- **Task to carry out**:
As you reproduce every line below, keep it exactly as written and leave out the images.

- **Exercise data**:
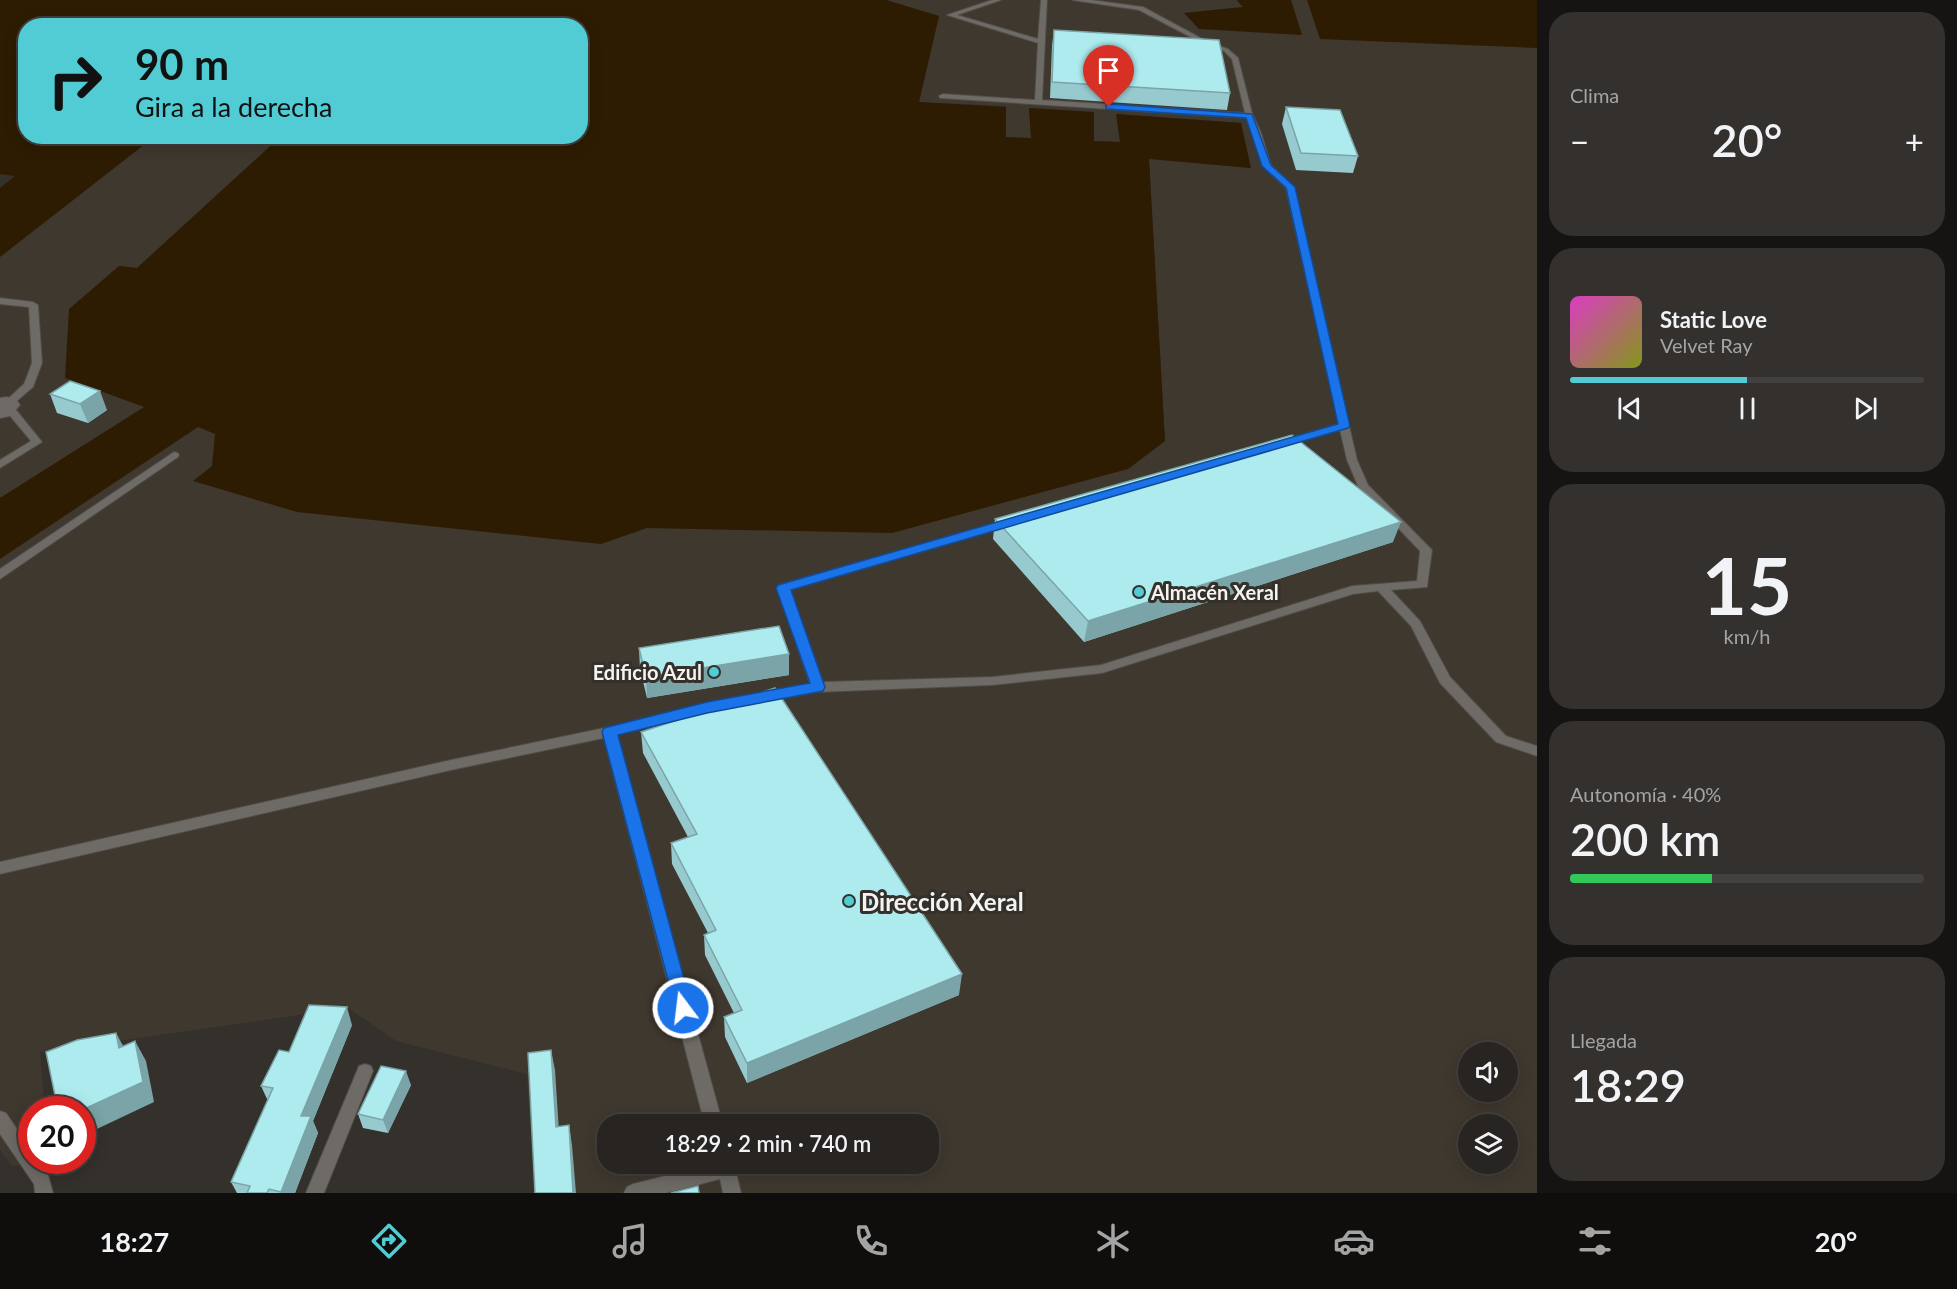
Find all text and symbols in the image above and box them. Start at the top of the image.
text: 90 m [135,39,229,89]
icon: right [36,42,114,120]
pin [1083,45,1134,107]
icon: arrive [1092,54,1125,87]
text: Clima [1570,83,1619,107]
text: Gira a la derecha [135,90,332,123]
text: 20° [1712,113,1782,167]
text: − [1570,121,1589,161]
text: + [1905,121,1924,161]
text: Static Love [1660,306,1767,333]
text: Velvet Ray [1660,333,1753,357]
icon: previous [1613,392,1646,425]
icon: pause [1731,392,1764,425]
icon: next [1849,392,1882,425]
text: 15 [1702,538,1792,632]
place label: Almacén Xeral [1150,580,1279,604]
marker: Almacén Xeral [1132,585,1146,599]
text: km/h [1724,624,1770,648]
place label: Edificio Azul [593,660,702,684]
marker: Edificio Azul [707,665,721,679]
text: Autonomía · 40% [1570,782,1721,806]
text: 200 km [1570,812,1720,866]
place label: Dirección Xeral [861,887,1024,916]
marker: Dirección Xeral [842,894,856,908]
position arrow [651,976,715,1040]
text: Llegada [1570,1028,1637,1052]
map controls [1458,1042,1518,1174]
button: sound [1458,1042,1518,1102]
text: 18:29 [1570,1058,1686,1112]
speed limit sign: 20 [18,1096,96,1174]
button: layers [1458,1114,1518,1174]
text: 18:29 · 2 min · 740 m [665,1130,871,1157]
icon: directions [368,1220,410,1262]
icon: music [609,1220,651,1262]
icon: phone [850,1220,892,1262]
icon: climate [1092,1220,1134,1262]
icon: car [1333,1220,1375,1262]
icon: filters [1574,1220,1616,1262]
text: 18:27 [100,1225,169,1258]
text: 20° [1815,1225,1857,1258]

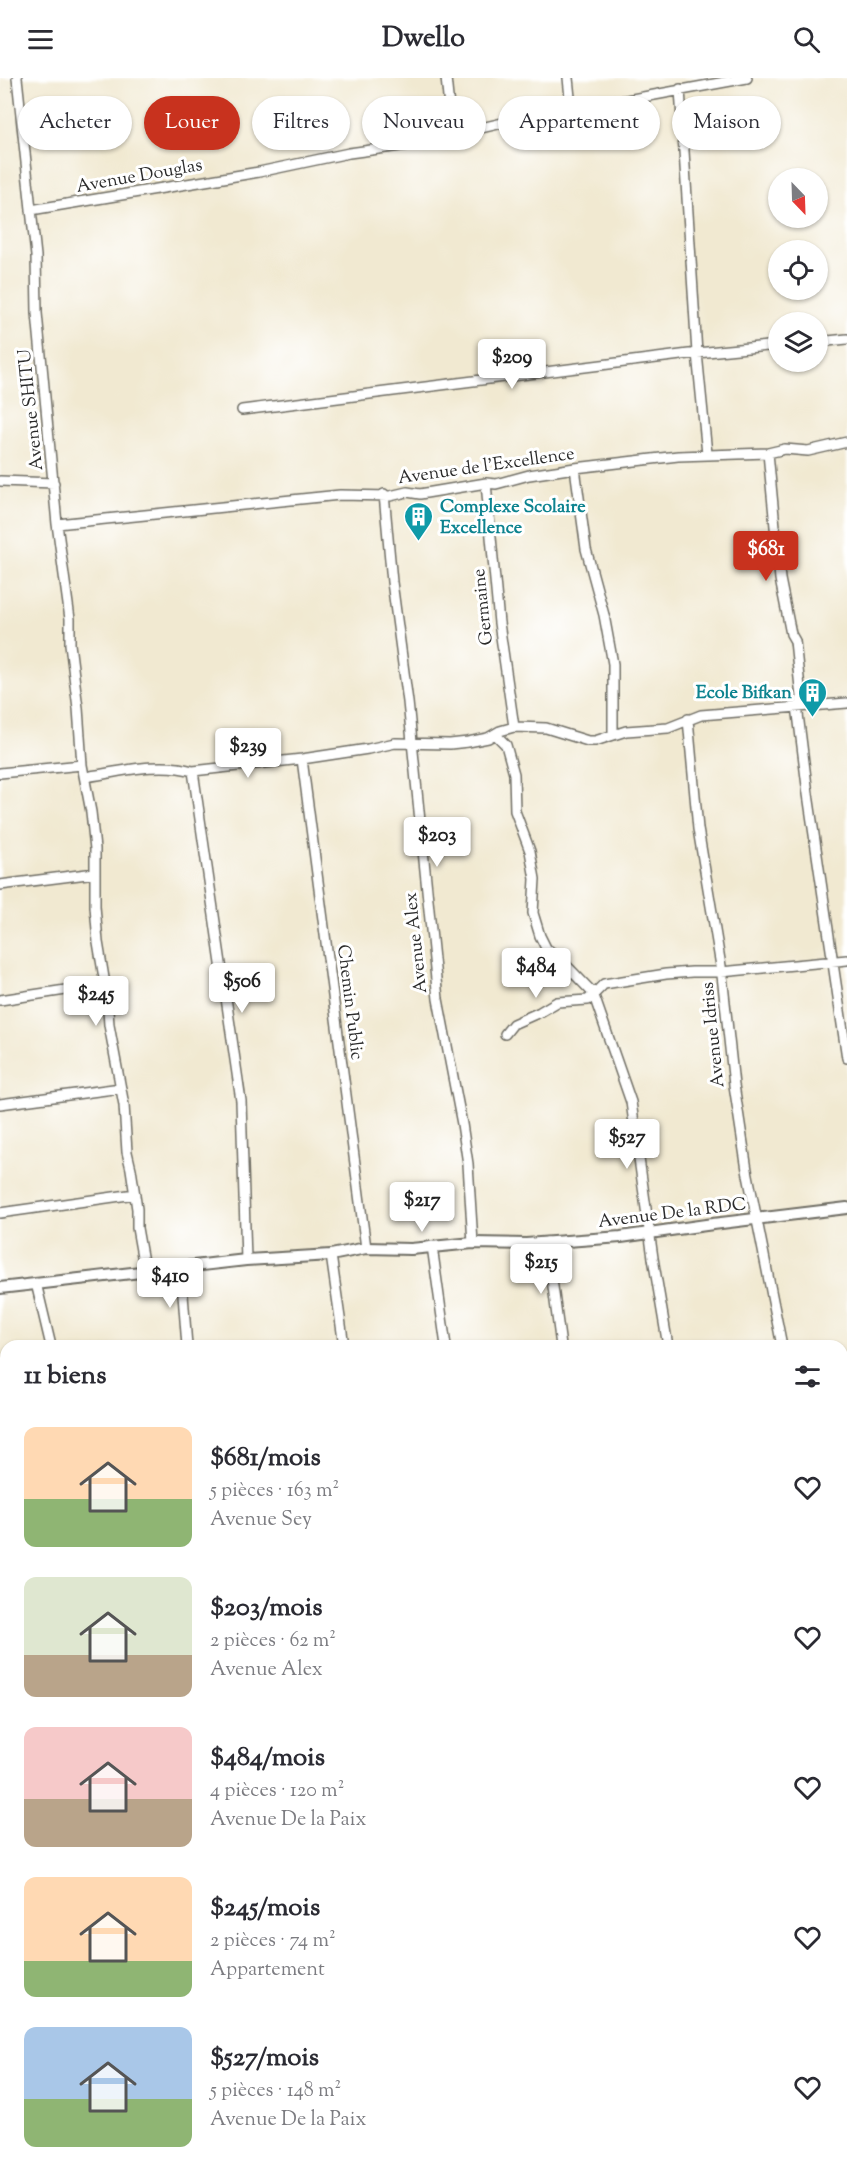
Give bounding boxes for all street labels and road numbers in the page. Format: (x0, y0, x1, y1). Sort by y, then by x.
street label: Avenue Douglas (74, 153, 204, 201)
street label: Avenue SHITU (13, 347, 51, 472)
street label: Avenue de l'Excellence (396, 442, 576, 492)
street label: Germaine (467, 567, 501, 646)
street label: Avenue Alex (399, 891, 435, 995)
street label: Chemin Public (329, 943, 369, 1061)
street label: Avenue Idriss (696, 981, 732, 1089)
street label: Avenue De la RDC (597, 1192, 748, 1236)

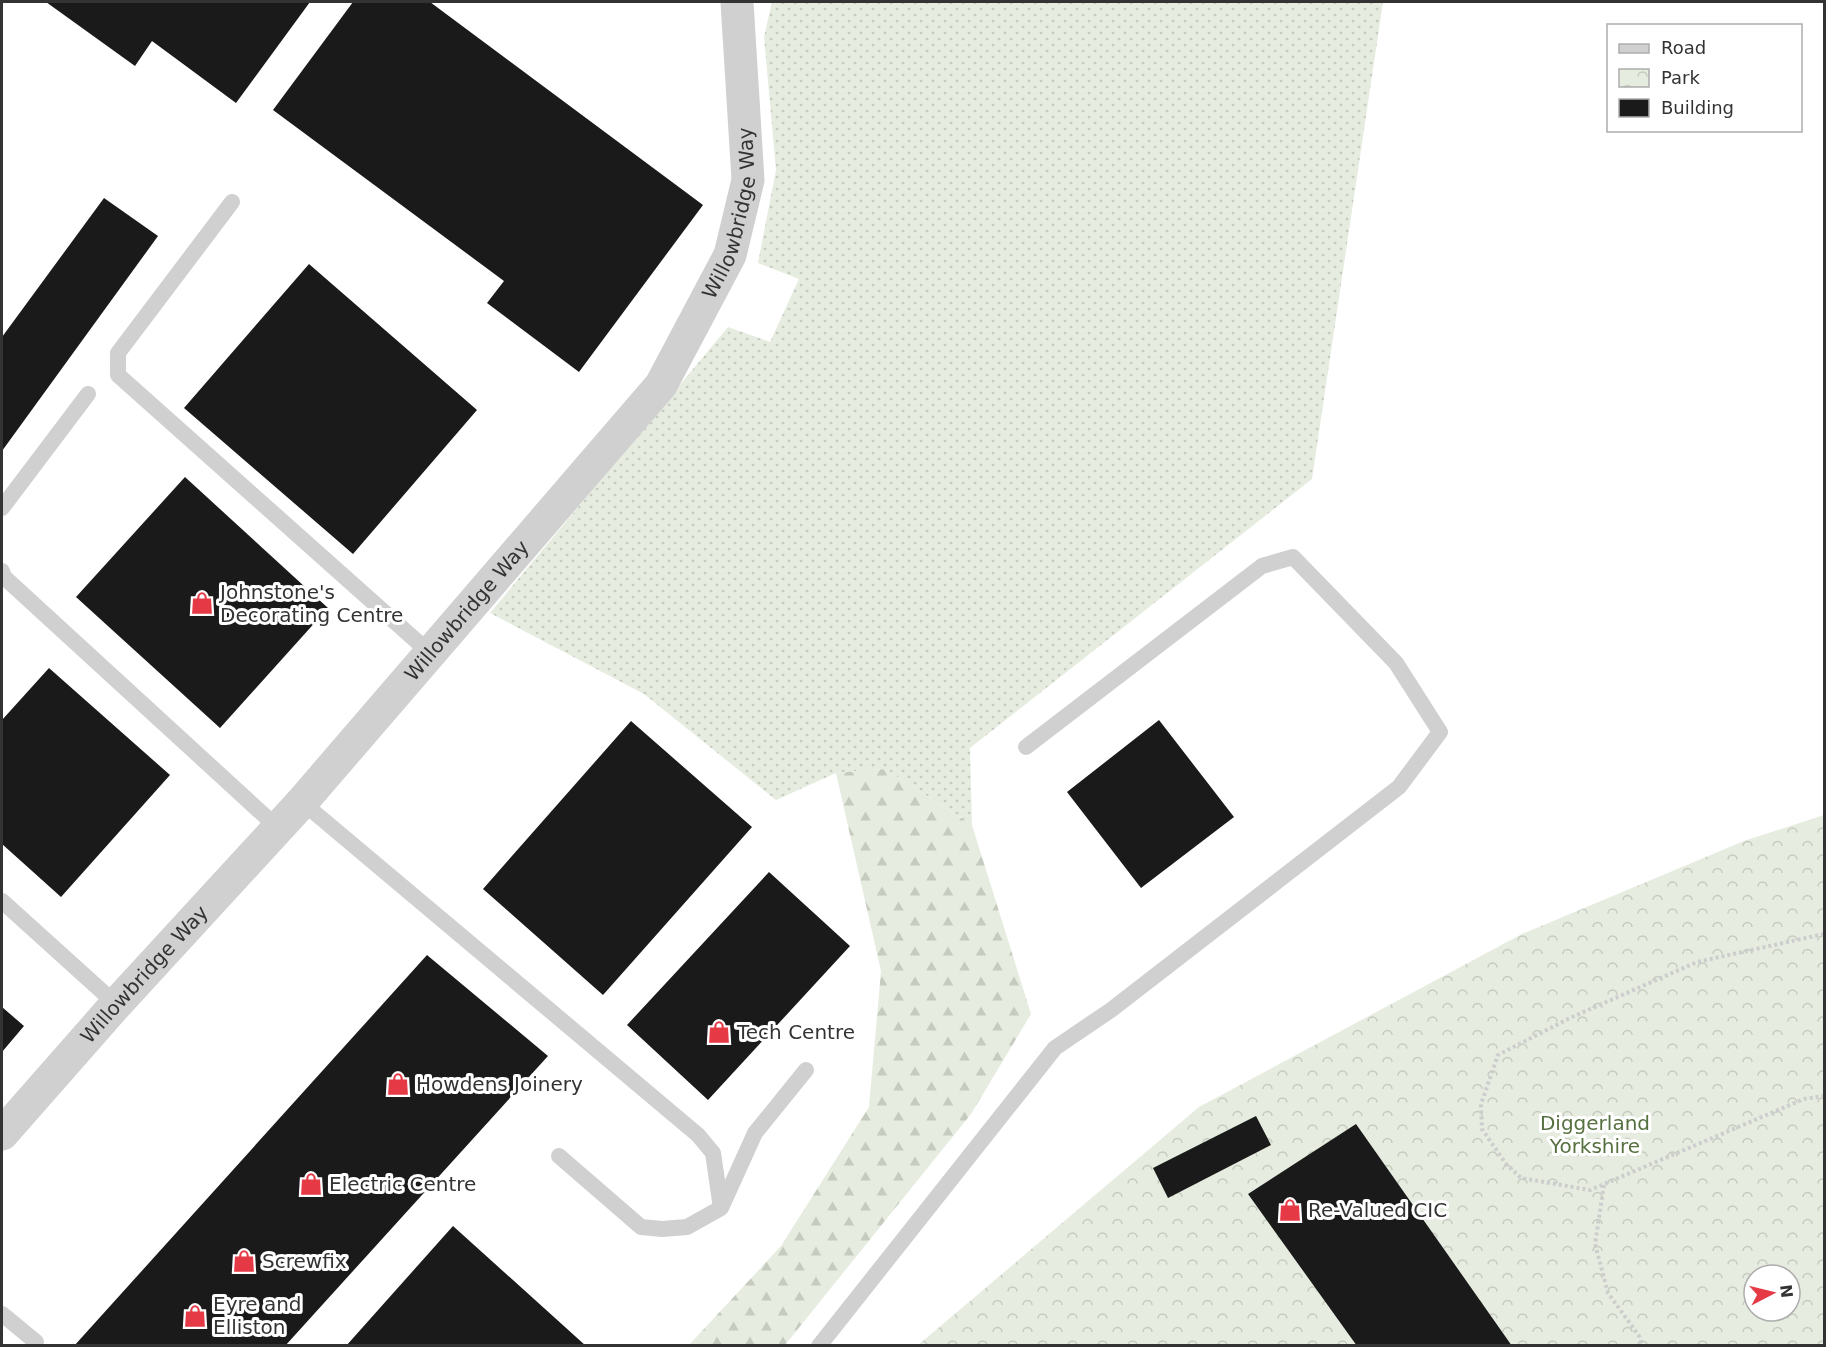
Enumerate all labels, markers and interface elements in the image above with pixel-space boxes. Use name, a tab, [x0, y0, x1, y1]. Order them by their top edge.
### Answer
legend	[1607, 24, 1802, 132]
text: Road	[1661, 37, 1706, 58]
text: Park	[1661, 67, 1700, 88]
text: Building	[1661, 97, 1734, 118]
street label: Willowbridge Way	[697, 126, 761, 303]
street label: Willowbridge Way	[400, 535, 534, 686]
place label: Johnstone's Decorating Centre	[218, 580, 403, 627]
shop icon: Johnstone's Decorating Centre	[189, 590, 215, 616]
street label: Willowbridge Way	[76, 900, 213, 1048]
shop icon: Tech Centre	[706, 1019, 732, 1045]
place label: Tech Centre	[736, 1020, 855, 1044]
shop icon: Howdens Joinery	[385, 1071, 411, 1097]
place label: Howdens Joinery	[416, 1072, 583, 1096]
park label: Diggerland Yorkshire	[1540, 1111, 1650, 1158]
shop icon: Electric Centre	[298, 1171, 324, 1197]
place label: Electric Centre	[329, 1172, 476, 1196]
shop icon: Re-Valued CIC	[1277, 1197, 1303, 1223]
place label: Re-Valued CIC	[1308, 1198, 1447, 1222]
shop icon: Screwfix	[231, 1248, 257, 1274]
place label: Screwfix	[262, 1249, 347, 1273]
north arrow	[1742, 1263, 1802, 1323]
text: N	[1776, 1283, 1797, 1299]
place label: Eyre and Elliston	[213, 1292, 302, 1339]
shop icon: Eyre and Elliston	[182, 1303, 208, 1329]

- **Exercise result**:
Find all text and symbols in the image above and box them. Start at the top of the image.
text: 90 m [135,39,229,89]
icon: right [36,42,114,120]
pin [1083,45,1134,107]
icon: arrive [1092,54,1125,87]
text: Clima [1570,83,1619,107]
text: Gira a la derecha [135,90,332,123]
text: 20° [1712,113,1782,167]
text: − [1570,121,1589,161]
text: + [1905,121,1924,161]
text: Static Love [1660,306,1767,333]
text: Velvet Ray [1660,333,1753,357]
icon: previous [1613,392,1646,425]
icon: pause [1731,392,1764,425]
icon: next [1849,392,1882,425]
text: 15 [1702,538,1792,632]
place label: Almacén Xeral [1150,580,1279,604]
marker: Almacén Xeral [1132,585,1146,599]
text: km/h [1724,624,1770,648]
place label: Edificio Azul [593,660,702,684]
marker: Edificio Azul [707,665,721,679]
text: Autonomía · 40% [1570,782,1721,806]
text: 200 km [1570,812,1720,866]
place label: Dirección Xeral [861,887,1024,916]
marker: Dirección Xeral [842,894,856,908]
position arrow [651,976,715,1040]
text: Llegada [1570,1028,1637,1052]
map controls [1458,1042,1518,1174]
button: sound [1458,1042,1518,1102]
text: 18:29 [1570,1058,1686,1112]
speed limit sign: 20 [18,1096,96,1174]
button: layers [1458,1114,1518,1174]
text: 18:29 · 2 min · 740 m [665,1130,871,1157]
icon: directions [368,1220,410,1262]
icon: music [609,1220,651,1262]
icon: phone [850,1220,892,1262]
icon: climate [1092,1220,1134,1262]
icon: car [1333,1220,1375,1262]
icon: filters [1574,1220,1616,1262]
text: 18:27 [100,1225,169,1258]
text: 20° [1815,1225,1857,1258]

Give bounding boxes for all street labels and road numbers in the page. Format: (x0, y0, x1, y1). Sort by y, then by x.
street label: Avenue Douglas (74, 153, 204, 201)
street label: Avenue SHITU (13, 347, 51, 472)
street label: Avenue de l'Excellence (396, 442, 576, 492)
street label: Germaine (467, 567, 501, 646)
street label: Avenue Alex (399, 891, 435, 995)
street label: Chemin Public (329, 943, 369, 1061)
street label: Avenue Idriss (696, 981, 732, 1089)
street label: Avenue De la RDC (597, 1192, 748, 1236)

Enumerate all labels, markers and interface elements in the image above with pixel-space boxes. Use name, a tab, [x0, y0, x1, y1]. Order them by their top edge.
### Answer
legend	[1607, 24, 1802, 132]
text: Road	[1661, 37, 1706, 58]
text: Park	[1661, 67, 1700, 88]
text: Building	[1661, 97, 1734, 118]
street label: Willowbridge Way	[697, 126, 761, 303]
street label: Willowbridge Way	[400, 535, 534, 686]
place label: Johnstone's Decorating Centre	[218, 580, 403, 627]
shop icon: Johnstone's Decorating Centre	[189, 590, 215, 616]
street label: Willowbridge Way	[76, 900, 213, 1048]
shop icon: Tech Centre	[706, 1019, 732, 1045]
place label: Tech Centre	[736, 1020, 855, 1044]
shop icon: Howdens Joinery	[385, 1071, 411, 1097]
place label: Howdens Joinery	[416, 1072, 583, 1096]
park label: Diggerland Yorkshire	[1540, 1111, 1650, 1158]
shop icon: Electric Centre	[298, 1171, 324, 1197]
place label: Electric Centre	[329, 1172, 476, 1196]
shop icon: Re-Valued CIC	[1277, 1197, 1303, 1223]
place label: Re-Valued CIC	[1308, 1198, 1447, 1222]
shop icon: Screwfix	[231, 1248, 257, 1274]
place label: Screwfix	[262, 1249, 347, 1273]
north arrow	[1742, 1263, 1802, 1323]
text: N	[1776, 1283, 1797, 1299]
place label: Eyre and Elliston	[213, 1292, 302, 1339]
shop icon: Eyre and Elliston	[182, 1303, 208, 1329]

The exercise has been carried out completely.